Anomalous individuals searching framework for space debris detection in single optical astronomical image

Abstract

With the growing concern over space debris, effective space surveillance is significant to prevent potential collisions. Traditional approaches often design specific algorithms for distinct surveillance tasks, thereby neglecting the shared aspects across these tasks. Such methods frequently exhibit limited robustness, particularly when confronted with external interference or shifts in scene dynamics. This study introduces a space debris detection framework within single astronomical image, conceptualizing the task as an anomalous individuals searching challenge. The framework is structured around three core modules: individuals extraction, feature extraction and anomaly detection.
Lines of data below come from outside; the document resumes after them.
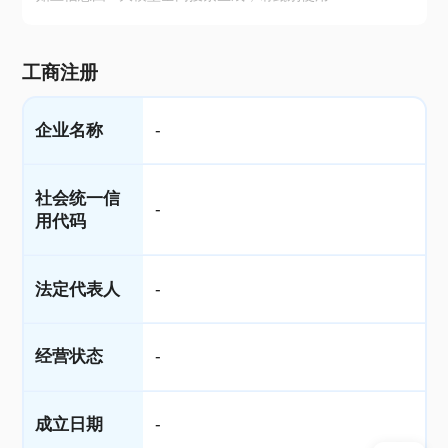
工商注册
企业名称
-
社会统一信
-
用代码
法定代表人
-
经营状态
-
成立日期
-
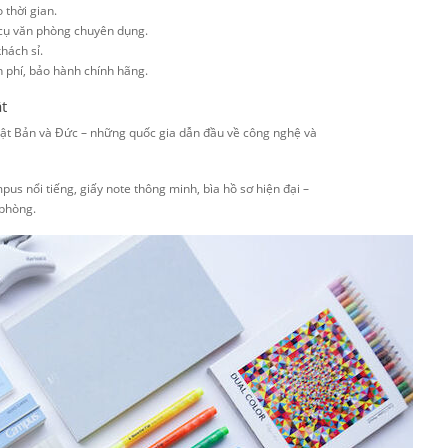
 thời gian.
g cụ văn phòng chuyên dụng.
khách sỉ.
n phí, bảo hành chính hãng.
ật
ật Bản và Đức – những quốc gia dẫn đầu về công nghệ và
us nổi tiếng, giấy note thông minh, bìa hồ sơ hiện đại –
 phòng.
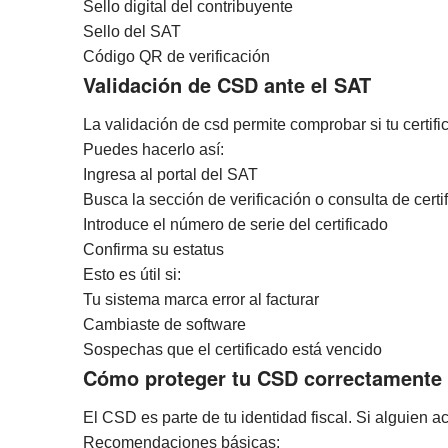
Sello digital del contribuyente
Sello del SAT
Código QR de verificación
Validación de CSD ante el SAT
La validación de csd permite comprobar si tu certifi
Puedes hacerlo así:
Ingresa al portal del SAT
Busca la sección de verificación o consulta de certi
Introduce el número de serie del certificado
Confirma su estatus
Esto es útil si:
Tu sistema marca error al facturar
Cambiaste de software
Sospechas que el certificado está vencido
Cómo proteger tu CSD correctamente
El CSD es parte de tu identidad fiscal. Si alguien a
Recomendaciones básicas:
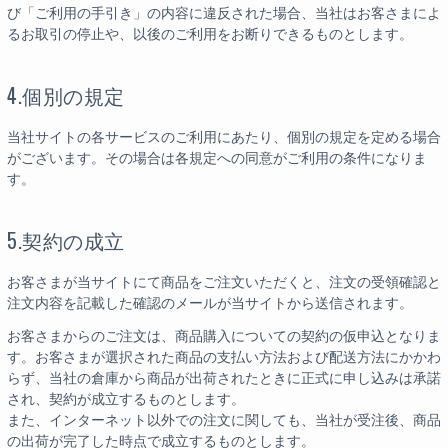
び「ご利用の手引き」の内容に違反された場合、当社はお客さまによ
るお取引の停止や、以後のご利用をお断りできるものとします。
4.個別の規定
当社サイトの各サービスのご利用にあたり、個別の規定を定める場合
がございます。その場合は各規定への同意がご利用の条件になりま
す。
5.契約の成立
お客さまが当サイトにて商品をご注文いただくと、注文の受領確認と
注文内容を記載した確認のメールが当サイトから送信されます。
お客さまからのご注文は、商品購入についての契約の仮申込となりま
す。お客さまが選択された商品の支払い方法および配送方法にかかわ
らず、当社の倉庫から商品が出荷されたときに正式に申し込みは承諾
され、契約が成立するものとします。
また、インターネット以外での注文に関しても、当社が受注後、商品
の出荷が完了した時点で成立するものとします。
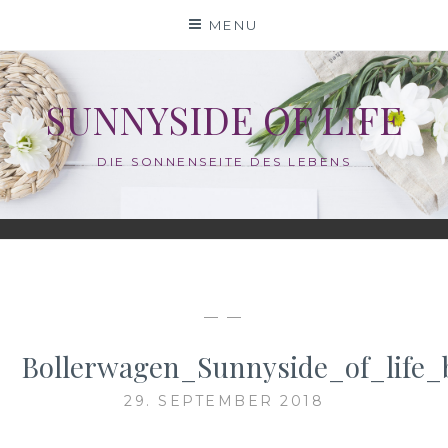
Skip
MENU
to
content
SUNNYSIDE OF LIFE
DIE SONNENSEITE DES LEBENS
— —
Bollerwagen_Sunnyside_of_life_
29. SEPTEMBER 2018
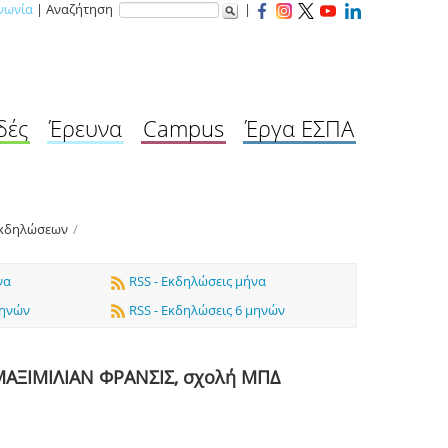
νωνία
| Αναζήτηση
|
δές
Έρευνα
Campus
Έργα ΕΣΠΑ
Εκδηλώσεων
/
να
RSS - Εκδηλώσεις μήνα
μηνών
RSS - Εκδηλώσεις 6 μηνών
ΜΑΞΙΜΙΛΙΑΝ ΦΡΑΝΣΙΣ, σχολή ΜΠΔ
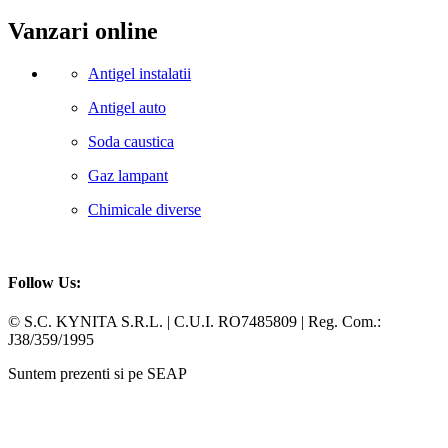
Vanzari online
Antigel instalatii
Antigel auto
Soda caustica
Gaz lampant
Chimicale diverse
Follow Us:
Facebook
Whatsapp
© S.C. KYNITA S.R.L. | C.U.I. RO7485809 | Reg. Com.:
J38/359/1995
Suntem prezenti si pe SEAP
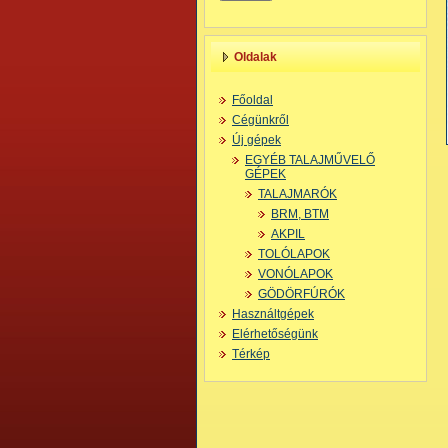
Oldalak
Főoldal
Cégünkről
Új gépek
EGYÉB TALAJMŰVELŐ
GÉPEK
TALAJMARÓK
BRM, BTM
AKPIL
TOLÓLAPOK
VONÓLAPOK
GÖDÖRFÚRÓK
Használtgépek
Elérhetőségünk
Térkép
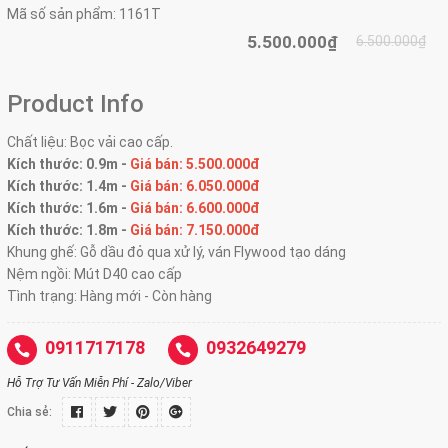
Mã số sản phẩm:
1161T
5.500.000₫
6.500.000₫
Product Info
Chất liệu: Bọc vải cao cấp.
Kích thước: 0.9m -
Giá bán: 5.500.000đ
Kích thước: 1.4m -
Giá bán: 6.050.000đ
Kích thước: 1.6m -
Giá bán: 6.600.000đ
Kích thước: 1.8m -
Giá bán: 7.150.000đ
Khung ghế: Gỗ dầu đỏ qua xử lý, ván Flywood tạo dáng
Nệm ngồi: Mút D40 cao cấp
Tình trạng: Hàng mới - Còn hàng
0911717178
0932649279
Hỗ Trợ Tư Vấn Miễn Phí - Zalo/Viber
Chia sẻ:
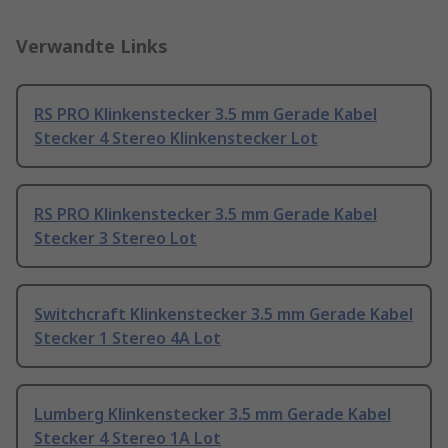
Verwandte Links
RS PRO Klinkenstecker 3.5 mm Gerade Kabel
Stecker 4 Stereo Klinkenstecker Lot
RS PRO Klinkenstecker 3.5 mm Gerade Kabel
Stecker 3 Stereo Lot
Switchcraft Klinkenstecker 3.5 mm Gerade Kabel
Stecker 1 Stereo 4A Lot
Lumberg Klinkenstecker 3.5 mm Gerade Kabel
Stecker 4 Stereo 1A Lot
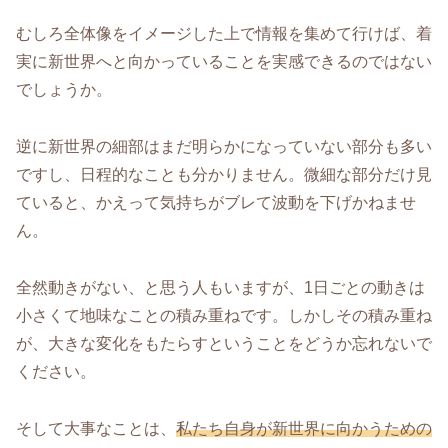
むしろ全体像をイメージした上で情報を集めて行けば、着
実に新世界へと向かっていることを実感できるのではない
でしょうか。
逆に新世界の細部はまだ明らかになっていない部分も多い
ですし、日程的なことも分かりません。微細な部分だけ見
ていると、かえって気持ちがブレて波動を下げかねませ
ん。
全然動きがない、と思う人もいますが、1日ごとの動きは
小さくて地味なことの積み重ねです。しかしその積み重ね
が、大きな変化をもたらすということをどうか忘れないで
ください。
そして大事なことは、
私たち自身が新世界に向かうための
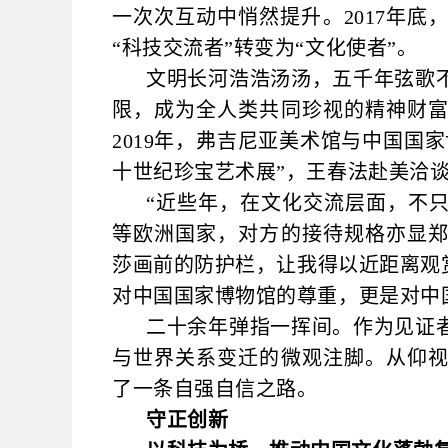
一次次互动中悄然提升。2017年
“科技交流者”转变为“文化使者”。
文明长河浩浩汤汤，五千年弦歌
限，成为全人类共同珍视的精神财
2019年，弗吉尼亚美术馆与中国国
十世纪珍宝艺术展”，王春法赴美洽
“近些年，在文化交流层面，不
等欧洲国家，对方的接待规格亦显
莎画前的防护栏，让我得以近距离观
对中国国家博物馆的尊重，更是对中
二十余年弹指一挥间。作为见证
与世界关系变迁的微观注脚。从仰
了一条自强自信之路。
守正创新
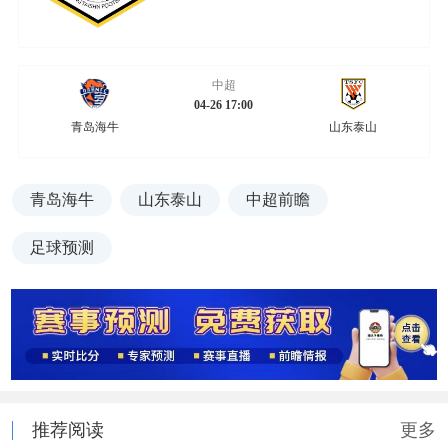
中超
04-26 17:00
青岛海牛
山东泰山
青岛海牛
山东泰山
中超前瞻
足球预测
推荐阅读
更多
Utilizing this framework, a versatile methodology is designed, which has been rigorously tested across two primary observational contexts. According to the similarity between ideal and actual imaging, our method begins by extracting sources within a normalized correlation space. It then compiles a comprehensive feature matrix for each source, encompassing motion, intensity, and morphological attributes. By exploiting the inherent low-rank characteristics and sparsity of the feature matrix, we identify foundational feature vectors for stars. Anomalous sources are subsequently identified via the Mahalanobis distance, facilitating the identification of targets. The method is validated through both simulated and actual observed datasets, with 97.7% average detection accuracy, outperforms than eight classical methods across various scenarios. Given the modular nature of the framework, each component can be refined to accommodate more complex situations. Moreover, the uniform anomaly scores generated offer valuable confidence for subsequent tracking algorithms, which underscore the potential of the framework in advancing practical space surveillance endeavors.